Problem statement:
Edit the records from the line that has "genus: Cirsium" through the line that has "scientific name: Cimbex americana", changing "common name" to "vernacular name" and leaving everything else as it is. Return only those lines.

(Dataset excerpt)
== == ==

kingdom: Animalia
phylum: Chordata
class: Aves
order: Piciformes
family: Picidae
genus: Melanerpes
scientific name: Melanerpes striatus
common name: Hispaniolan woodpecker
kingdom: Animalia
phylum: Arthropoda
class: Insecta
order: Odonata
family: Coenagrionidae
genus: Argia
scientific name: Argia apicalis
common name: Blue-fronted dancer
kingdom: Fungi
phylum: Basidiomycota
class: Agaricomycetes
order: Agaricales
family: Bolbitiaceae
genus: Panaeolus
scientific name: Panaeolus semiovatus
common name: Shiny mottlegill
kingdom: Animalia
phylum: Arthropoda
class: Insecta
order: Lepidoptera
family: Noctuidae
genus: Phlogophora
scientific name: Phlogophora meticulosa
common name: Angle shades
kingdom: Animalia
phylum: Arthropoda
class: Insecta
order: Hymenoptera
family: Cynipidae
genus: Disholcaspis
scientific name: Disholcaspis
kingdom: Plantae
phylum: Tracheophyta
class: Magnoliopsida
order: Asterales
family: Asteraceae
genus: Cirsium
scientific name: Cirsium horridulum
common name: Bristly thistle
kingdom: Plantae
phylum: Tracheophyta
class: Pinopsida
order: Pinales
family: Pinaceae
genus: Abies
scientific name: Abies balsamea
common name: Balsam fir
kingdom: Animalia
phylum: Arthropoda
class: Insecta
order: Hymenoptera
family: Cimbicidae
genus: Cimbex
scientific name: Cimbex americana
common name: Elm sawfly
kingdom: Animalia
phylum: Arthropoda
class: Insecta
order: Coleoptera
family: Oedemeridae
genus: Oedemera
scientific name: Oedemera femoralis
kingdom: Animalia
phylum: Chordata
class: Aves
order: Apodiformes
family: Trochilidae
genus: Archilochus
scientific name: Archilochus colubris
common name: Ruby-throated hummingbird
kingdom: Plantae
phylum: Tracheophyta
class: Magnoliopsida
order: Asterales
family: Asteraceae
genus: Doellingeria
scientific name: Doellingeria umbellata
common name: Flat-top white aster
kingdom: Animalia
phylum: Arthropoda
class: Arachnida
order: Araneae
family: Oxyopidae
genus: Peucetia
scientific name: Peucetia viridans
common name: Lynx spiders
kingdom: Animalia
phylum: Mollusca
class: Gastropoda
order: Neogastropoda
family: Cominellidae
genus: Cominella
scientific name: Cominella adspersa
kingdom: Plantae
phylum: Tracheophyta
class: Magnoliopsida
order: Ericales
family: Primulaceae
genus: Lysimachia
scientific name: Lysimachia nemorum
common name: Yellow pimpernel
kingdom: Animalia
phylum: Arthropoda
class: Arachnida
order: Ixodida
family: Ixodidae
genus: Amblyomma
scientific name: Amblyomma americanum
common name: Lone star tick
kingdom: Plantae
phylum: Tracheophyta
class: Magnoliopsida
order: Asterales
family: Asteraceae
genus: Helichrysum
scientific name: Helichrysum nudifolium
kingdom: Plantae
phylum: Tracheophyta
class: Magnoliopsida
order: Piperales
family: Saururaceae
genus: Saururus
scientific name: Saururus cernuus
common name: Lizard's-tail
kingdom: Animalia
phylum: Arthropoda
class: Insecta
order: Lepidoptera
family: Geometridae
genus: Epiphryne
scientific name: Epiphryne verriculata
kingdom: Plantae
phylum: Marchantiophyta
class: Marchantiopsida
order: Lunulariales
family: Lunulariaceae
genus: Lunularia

== == ==

Task output:
genus: Cirsium
scientific name: Cirsium horridulum
vernacular name: Bristly thistle
kingdom: Plantae
phylum: Tracheophyta
class: Pinopsida
order: Pinales
family: Pinaceae
genus: Abies
scientific name: Abies balsamea
vernacular name: Balsam fir
kingdom: Animalia
phylum: Arthropoda
class: Insecta
order: Hymenoptera
family: Cimbicidae
genus: Cimbex
scientific name: Cimbex americana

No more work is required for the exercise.